Menu
Stchy à la Russe
Cabbage a veal soup
Ragout tortue en petites caisses
Small tartlets filled with a ragout of turtle meat
Filets de Soles à la Richelieu
Filets of sole, dipped in egg and breadcrumbs, cooked in butter and garnished with truffles and maître d’hôtel sauce made from butter, parsley and lemon juice
Boeuf braisé à l’Italienne
Braised thin slices of beef coated in an Italian Sauce made from mushrooms, onions, ham and shallots; and baked with a parmesan cheese crust
Canetons à la Rouennaise
Pressed duck served with a rich sauce made from pulverized duck-livers, bordelaise wine, butter, shallots and parsley
Paté de foies gras en terrine
Terrine of paté de foies gras made from the livers of force-fed geese
Cimier de chevreuil. Salade de volaille
Roast saddle of roebuck.
Chicken breasts tossed in mayonnaise with eggs and chives and served on a bed of lettuce and cucumber
Petits pois à l’Anglaise
Baby peas tossed with butter and parsley
Meringues à la Milaniase
Meringues flavored with orange and almonds
Compotes de cerises
Cherry compote
Glaces aux fraises à la crême
Strawberry ice-cream
Dessert
The Hessian Grand Ducal arms
embossed atop the menu-card
Menu dated 18th July 1873
Dinner at the Wolfsgarten Schloss (the Grand Ducal hunting palace near Darmstadt) hosted by His Royal Highness Grand Duke Louis III of Hesse.

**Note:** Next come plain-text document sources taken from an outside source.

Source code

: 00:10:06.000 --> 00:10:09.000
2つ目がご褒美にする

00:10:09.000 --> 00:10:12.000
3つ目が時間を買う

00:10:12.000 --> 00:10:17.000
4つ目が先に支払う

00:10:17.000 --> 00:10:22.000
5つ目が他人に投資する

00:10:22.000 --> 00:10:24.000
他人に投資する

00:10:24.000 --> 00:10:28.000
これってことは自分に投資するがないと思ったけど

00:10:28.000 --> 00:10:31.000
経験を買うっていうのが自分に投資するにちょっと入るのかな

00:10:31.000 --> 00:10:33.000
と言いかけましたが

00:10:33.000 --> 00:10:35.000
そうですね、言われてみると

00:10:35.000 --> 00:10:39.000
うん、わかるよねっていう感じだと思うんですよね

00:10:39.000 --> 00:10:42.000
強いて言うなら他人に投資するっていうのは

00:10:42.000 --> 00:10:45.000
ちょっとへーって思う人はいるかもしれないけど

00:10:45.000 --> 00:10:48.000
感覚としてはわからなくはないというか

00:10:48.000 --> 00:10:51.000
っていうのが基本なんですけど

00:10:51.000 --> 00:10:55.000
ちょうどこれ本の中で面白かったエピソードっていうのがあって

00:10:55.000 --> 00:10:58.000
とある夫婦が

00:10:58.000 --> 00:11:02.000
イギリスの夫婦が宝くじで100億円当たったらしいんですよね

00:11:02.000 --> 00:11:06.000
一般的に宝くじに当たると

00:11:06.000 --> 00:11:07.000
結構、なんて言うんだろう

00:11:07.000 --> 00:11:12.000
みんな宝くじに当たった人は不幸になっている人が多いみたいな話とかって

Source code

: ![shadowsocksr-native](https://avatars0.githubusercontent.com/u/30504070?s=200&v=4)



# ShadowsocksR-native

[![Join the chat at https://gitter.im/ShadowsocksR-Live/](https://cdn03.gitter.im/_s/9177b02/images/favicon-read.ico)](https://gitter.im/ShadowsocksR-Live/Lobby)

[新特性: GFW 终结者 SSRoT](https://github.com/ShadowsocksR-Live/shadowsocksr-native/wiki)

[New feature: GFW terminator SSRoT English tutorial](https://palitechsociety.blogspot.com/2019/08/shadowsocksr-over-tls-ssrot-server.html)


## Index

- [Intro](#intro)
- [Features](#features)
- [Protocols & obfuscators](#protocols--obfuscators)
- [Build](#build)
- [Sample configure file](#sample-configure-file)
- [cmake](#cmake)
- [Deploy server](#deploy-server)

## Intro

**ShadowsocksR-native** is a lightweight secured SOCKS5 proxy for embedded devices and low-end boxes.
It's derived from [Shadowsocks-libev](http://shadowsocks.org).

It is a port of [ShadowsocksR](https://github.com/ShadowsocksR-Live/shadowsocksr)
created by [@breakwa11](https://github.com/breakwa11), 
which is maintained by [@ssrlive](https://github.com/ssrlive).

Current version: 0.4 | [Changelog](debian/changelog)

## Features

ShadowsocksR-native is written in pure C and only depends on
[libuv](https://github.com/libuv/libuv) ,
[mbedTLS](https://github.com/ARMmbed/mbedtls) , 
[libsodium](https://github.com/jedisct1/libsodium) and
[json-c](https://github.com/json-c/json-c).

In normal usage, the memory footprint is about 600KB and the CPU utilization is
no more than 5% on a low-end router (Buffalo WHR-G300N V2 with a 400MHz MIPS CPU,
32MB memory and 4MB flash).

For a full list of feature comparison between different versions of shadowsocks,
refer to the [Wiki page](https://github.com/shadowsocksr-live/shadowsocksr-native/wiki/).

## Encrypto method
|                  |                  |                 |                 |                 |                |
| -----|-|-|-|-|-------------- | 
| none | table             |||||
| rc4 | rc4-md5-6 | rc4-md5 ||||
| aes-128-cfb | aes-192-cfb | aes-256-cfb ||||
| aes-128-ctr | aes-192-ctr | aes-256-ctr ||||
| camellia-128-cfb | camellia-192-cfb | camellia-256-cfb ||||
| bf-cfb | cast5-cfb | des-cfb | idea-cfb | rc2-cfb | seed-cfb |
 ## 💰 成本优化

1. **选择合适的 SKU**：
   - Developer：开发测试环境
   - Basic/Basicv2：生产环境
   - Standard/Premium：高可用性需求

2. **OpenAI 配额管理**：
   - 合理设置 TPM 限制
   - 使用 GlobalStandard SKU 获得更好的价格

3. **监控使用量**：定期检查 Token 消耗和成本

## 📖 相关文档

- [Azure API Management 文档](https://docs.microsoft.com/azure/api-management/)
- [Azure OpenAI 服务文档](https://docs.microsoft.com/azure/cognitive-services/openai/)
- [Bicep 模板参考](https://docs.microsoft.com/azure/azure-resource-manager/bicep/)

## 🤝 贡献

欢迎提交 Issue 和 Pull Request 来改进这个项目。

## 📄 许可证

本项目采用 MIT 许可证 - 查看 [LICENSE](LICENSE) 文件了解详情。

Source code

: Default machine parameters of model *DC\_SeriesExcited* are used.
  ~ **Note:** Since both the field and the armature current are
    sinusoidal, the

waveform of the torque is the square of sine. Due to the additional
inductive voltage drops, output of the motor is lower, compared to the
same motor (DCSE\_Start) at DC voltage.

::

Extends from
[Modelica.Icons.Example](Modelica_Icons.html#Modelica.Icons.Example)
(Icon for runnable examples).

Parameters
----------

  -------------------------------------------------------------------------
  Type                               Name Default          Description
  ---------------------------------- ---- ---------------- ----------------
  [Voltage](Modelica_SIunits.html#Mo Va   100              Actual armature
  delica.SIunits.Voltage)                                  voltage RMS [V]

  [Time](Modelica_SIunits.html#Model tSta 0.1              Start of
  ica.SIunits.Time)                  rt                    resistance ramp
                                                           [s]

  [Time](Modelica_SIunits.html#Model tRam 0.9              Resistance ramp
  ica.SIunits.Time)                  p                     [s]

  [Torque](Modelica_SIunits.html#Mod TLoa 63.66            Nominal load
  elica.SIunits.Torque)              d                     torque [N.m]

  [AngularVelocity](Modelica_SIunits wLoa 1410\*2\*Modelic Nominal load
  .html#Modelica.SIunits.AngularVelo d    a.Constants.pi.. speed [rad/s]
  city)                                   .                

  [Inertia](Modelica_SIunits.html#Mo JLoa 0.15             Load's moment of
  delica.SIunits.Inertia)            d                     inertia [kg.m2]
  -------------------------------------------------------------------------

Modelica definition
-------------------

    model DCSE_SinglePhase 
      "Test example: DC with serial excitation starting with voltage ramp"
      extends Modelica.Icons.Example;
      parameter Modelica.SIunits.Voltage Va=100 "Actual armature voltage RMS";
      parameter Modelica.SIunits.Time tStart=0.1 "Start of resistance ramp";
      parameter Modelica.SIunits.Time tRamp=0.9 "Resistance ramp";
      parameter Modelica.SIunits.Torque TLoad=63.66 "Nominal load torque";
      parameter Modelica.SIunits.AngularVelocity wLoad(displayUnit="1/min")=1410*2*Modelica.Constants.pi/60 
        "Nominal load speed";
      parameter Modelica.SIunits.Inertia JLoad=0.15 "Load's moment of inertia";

Savory tarts filled with a ragout of turtle meat accompanied the bowls of Russian veal soup at this 12 course dinner at the Wolfsgarten Schloss – the summer residence of the Grand Duke of Hesse.
The menu is decidedly rich in its offerings: duck-breasts dressed in a sauce made from puréed duck-livers and red-wine, followed by a foie-gras terrine and a saddle of roast roebuck, would have been quite taxing on the Grand Ducal arteries and liver.
The Wolfsgarten, located near Darmstadt, was one of the childhood homes of Russia’s last Empress, Tsarina Alexandra. To this day, some if its doors are still decorated with flowers painted by the hand of the Tsarina when she was the young Princess Alix of Hesse.
But at this dinner in 1873, the future Tsarina was just one-year-old and her uncle, Louis III, ruled the Grand Duchy.
The residence was originally built in the early 1720s as a grand lodge for wolf hunting on horseback; hence its name which means the garden of wolves.
But when a ban on wolf hunting was introduced in the 1760s, the palace fell into disrepair for more than half a century until Grand Duke Louis III, the host of this dinner, embarked on a massive program of extensions and renovations.
While the hunting of wolves had ceased, the surrounding forests still supplied ample game for the royal hunters which had the obvious result of an ample menu at the palace dining table.
In addition to the variety of game on offer, it appears the lands and forests around the Wolfsgarten offered other culinary treats. Almost forty years after this banquet, Margaret Eagar - who was Governess to the Russian imperial children - remembers visiting the Wolfsgarten Schloss with the Tsar and Tsarina on family visits:
“We stayed two days in Kiel, and then went by train to Darmstadt, or rather Wolfsgarten. On the way I noticed fields of the saffron crocuses, and I am told that saffron-growing forms quite an extensive commerce in the south of Germany”.
On a subsequent trip with the Russian Imperial family, Margaret Eagar also remembered how:
“... we went out to Wolfsgarten, and were very happy there during the fine autumn weather. The Empress bought bicycles for her three eldest children and they had grand rides with their cousin about the place. They hunted the woods for mushrooms, of which many varieties are found in Germany”.